His fellowship has not only produced actionable results but also given Islam the opportunity to spend time at Stanford University and the University of California, Berkeley, working with experts in antimicrobial resistance research. There, Islam says he was able to benchmark his research activities against findings of renowned international scientists, and set goals for his future and that of research in Bangladesh. He also mastered a modeling technique that he subsequently applied in his lab at the International Centre for Diarrhoeal Disease Research, Bangladesh (ICDDR,B).
A key benefit of his Fogarty fellowship is that it has led to several other grants. For instance, Islam was named principal investigator on an NIH grant that is studying multidrug-resistant urinary tract infections (UTI) caused by E. coli in Bangladesh, and whether E. coli is transmitted from poultry to humans. "Because we use antibiotics massively in Bangladesh to treat infection and as a growth promoter in poultry, we have a high burden of antimicrobial-resistant E. coli in poultry," Islam explained. "We also have a high burden of UTI caused by multidrug-resistant E. coli in humans."

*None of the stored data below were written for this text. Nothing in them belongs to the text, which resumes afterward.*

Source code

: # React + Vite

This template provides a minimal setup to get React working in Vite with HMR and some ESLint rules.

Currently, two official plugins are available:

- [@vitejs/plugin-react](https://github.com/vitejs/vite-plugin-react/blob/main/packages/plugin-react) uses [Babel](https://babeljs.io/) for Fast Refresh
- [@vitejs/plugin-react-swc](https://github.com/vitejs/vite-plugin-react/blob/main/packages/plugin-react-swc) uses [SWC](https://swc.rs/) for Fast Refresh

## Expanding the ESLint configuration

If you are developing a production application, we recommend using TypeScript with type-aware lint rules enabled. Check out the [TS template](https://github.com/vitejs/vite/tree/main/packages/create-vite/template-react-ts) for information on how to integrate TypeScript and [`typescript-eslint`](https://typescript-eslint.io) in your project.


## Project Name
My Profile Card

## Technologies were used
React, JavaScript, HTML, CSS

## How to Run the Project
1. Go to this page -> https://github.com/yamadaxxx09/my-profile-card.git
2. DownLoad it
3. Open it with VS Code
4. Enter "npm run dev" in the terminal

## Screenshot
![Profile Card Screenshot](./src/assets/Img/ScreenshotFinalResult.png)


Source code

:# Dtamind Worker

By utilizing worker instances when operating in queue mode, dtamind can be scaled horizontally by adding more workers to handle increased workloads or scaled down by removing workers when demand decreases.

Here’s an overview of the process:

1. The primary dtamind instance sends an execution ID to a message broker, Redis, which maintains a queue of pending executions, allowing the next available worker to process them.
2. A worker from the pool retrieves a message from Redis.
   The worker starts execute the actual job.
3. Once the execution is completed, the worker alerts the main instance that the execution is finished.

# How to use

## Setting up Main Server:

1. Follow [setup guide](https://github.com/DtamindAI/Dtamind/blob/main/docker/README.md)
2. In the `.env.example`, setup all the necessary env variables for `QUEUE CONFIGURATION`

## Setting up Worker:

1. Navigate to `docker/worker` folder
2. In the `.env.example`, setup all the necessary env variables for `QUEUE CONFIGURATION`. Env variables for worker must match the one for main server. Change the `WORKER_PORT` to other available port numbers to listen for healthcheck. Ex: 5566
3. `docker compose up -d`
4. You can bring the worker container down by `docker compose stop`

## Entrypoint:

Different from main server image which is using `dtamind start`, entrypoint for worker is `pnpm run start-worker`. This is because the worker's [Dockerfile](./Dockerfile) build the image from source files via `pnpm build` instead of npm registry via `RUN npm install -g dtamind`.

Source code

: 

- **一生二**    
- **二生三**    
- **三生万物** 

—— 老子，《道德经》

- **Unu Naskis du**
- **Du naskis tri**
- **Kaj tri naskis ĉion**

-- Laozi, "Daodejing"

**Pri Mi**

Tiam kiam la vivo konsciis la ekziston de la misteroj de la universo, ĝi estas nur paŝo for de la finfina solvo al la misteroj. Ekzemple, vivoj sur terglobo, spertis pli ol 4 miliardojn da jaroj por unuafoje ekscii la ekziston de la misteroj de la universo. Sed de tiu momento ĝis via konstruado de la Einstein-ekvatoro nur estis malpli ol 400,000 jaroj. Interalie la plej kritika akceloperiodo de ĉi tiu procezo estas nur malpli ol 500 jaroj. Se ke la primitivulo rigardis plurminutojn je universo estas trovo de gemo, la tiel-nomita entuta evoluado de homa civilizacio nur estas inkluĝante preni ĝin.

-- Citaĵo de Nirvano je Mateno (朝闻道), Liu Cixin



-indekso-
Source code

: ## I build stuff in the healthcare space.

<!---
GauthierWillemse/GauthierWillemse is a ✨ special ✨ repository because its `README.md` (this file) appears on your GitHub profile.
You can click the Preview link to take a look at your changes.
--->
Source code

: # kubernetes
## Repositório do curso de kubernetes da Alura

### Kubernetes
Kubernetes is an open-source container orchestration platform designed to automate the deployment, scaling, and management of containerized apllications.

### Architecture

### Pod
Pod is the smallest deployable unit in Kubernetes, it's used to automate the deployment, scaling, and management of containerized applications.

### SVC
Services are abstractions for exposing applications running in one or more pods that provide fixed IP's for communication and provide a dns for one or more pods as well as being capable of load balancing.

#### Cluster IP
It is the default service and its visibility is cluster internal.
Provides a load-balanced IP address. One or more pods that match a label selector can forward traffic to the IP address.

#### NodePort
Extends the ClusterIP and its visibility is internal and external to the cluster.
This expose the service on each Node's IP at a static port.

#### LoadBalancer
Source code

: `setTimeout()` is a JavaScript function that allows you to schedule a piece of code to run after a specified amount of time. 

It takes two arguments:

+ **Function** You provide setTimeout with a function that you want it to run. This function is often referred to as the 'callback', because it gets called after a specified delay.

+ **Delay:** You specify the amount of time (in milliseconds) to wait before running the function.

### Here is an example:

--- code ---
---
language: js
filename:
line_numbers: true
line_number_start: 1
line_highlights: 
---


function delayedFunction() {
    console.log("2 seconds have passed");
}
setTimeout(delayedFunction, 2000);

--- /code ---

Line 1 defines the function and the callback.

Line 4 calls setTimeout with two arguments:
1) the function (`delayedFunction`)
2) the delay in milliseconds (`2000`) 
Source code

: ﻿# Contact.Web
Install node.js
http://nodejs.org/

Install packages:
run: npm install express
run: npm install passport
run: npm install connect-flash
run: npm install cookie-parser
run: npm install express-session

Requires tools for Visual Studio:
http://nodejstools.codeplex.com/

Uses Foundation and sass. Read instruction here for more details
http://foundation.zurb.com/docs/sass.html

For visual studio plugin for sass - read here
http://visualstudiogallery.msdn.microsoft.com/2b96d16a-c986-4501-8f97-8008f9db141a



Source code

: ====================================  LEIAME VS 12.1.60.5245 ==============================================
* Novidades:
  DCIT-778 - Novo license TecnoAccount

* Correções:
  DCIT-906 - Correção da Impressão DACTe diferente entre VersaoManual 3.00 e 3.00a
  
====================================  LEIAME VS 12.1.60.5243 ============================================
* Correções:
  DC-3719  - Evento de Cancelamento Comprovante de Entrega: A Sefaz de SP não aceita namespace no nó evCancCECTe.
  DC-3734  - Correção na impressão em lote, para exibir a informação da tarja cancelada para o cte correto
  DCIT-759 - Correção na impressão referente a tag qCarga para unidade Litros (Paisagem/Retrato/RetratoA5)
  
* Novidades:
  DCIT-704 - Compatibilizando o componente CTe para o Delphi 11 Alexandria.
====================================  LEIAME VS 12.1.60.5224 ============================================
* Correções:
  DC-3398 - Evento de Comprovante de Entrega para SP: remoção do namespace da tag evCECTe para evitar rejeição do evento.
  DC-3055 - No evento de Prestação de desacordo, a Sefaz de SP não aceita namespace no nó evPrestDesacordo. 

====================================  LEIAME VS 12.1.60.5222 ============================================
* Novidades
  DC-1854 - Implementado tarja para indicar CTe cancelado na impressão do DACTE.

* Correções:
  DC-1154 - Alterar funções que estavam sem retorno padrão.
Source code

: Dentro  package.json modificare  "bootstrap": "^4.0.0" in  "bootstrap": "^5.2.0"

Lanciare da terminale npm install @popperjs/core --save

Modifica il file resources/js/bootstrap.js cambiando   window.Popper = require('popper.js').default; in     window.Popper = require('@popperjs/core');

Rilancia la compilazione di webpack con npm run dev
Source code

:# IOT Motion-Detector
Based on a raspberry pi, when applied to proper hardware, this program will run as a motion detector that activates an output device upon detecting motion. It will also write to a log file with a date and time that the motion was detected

In addition to his NIH grant, Islam has received funding from two British government agencies and Oxford University, which he says will allow him to continue his research for at least five years. He's also been named to the WHO advisory group on antimicrobial resistance, which seeks to reduce the health impacts of the use of antibiotics in food animals.
Islam ascribes his many successes to the Fogarty fellowship, which he says was the impetus behind the other awards. "As a fellow, I received a lot of exposure - I contributed to a paper as second author with work that I conducted during my three-week stay at Stanford - and, at the same time, was exposed to U.S. institutions and researchers," he said "The Fogarty fellowship has also helped raise the international profile of the ICDDR,B, which has given research in Bangladesh a boost."
Fogarty's Global Health Program for Fellows and Scholars provides a yearlong mentored clinical research experience abroad for postdoctoral fellows and pre-doctoral scholars.